Malgré le faible échantillon étudié, ces opérations montrent qu’il est possible d’obtenir des résultats réels globalement conformes aux attentes, que les logements sur lesquels un suivi a été réalisé sont en majorité bien perçus par leurs occupants, que ces premières expériences auront représenté un réel apprentissage pour les bailleurs sociaux concernés.

Ce travail aura également mis en évidence quelques erreurs de « jeunesse » de conception et surtout induit des interrogations sur la question de l’usage et du comportement.

 

La performance nécessite-elle une modification des comportements ?



Cette question peut se formuler plus explicitement : l’usager doit-il avoir un rôle actif pour contribuer à réduire ses consommations parce que la qualité intrinsèque de son logement n’y suffirait pas seule ?

Plus la performance est élevée, plus l’impact de l’occupant sur sa facture énergétique est important.
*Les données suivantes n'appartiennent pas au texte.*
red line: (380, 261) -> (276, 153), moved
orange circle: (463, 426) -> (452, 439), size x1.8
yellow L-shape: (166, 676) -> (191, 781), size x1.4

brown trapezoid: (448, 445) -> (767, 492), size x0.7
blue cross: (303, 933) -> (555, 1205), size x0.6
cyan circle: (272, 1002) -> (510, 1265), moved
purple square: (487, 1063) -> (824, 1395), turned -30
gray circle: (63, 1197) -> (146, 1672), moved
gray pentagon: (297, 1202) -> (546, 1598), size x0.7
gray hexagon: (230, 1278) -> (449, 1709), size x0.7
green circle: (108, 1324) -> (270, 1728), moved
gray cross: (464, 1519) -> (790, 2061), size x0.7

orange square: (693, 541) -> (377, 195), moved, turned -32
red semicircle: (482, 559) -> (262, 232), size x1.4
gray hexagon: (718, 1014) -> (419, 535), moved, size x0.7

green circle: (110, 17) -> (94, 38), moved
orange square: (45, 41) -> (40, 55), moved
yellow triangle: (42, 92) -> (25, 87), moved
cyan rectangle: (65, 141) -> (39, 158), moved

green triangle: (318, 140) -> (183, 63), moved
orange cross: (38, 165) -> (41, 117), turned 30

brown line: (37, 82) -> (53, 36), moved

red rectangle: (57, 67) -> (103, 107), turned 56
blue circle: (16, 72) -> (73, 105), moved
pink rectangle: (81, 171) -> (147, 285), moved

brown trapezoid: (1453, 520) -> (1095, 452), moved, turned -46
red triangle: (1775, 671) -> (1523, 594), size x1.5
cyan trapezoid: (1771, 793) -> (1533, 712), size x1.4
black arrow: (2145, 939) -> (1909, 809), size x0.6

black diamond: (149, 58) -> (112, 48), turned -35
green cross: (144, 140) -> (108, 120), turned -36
Dès lors, plus la pédagogie doit être fine. Construire des logements réellement économes suppose a minima une information adaptée, c'est-à-dire compréhensible, facile à retenir et à appliquer. Les notices remises à la livraison, quand elles existent, traduisent un réel effort de simplification. Informer est un devoir du professionnel. Mais les remontées du terrain indiquent que cette nécessité est loin d’être suffisante. Certains bailleurs ont fait montre d’une stratégie plus élaborée : un accompagnement des locataires est associé à l’information « papier ». La pédagogie passe par une présence continue de personnes compétentes et disponibles in situ (gardien, exploitant, responsable d’îlot…) capables de donner des réponses immédiates à des locataires interrogatifs sur l’usage de leur logement et, si besoin, de faire remonter des problèmes plus complexes ou récurrents au bailleur afin que ce dernier tire des leçons pour ses prochains projets. Cette solution semble efficace. Son coût est cependant élevé et pourrait décourager les bailleurs tentés par cette démarche.

Un retour à l’ergonomie générale d’un bâtiment reste encore une voie à revisiter par les architectes et les bureaux d’études. Que peut-on demander à un occupant ? Quel chemin doit-il parcourir pour se comporter dans le « bon sens » ? Quel chemin à parcourir par les concepteurs pour que le logement induise un comportement vertueux sans que cela pèse sur les habitudes de l’occupant ?

Un logement est supposé consommer en moyenne moins de 50 kWhep/m².an pour les postes de consommations traités par la RT 2012 (chauffage, production d’ECS, électricité pour les auxiliaires de ces installations, éclairage) et que parallèlement, un logement consomme en moyenne 70 kWhep/m².an pour les autres usages électriques (électroménagers, veilles,…). Ces chiffres montrent à l’évidence qu’il faut travailler sur tous les postes. L’association Effinergie, déjà à l’initiative du label BBC, élabore une définition d’un label couvrant toutes les consommations. Ce label va servir de référence à la réflexion pour réduire toutes les consommations énergétiques sans détériorer le confort. Aux concepteurs d’intégrer cet objectif et d’imaginer des logements ayant des performances globales très élevées et surtout très robustes, c'est-à-dire moins dépendantes du comportement et des usages de l’occupant.

Résumé :

Pour les « flemmards » :

Concevoir des logements répondant au label BBC est une chose. Vérifier in situ que les consommations réelles sont conformes aux attentes en est une autre. Cette nécessaire remontée du terrain est la condition sine qua non d’apprendre à mieux concevoir pour permettre aux usagers de vivre sans trop de contraintes tout en préserva       nt les performances de leur logement.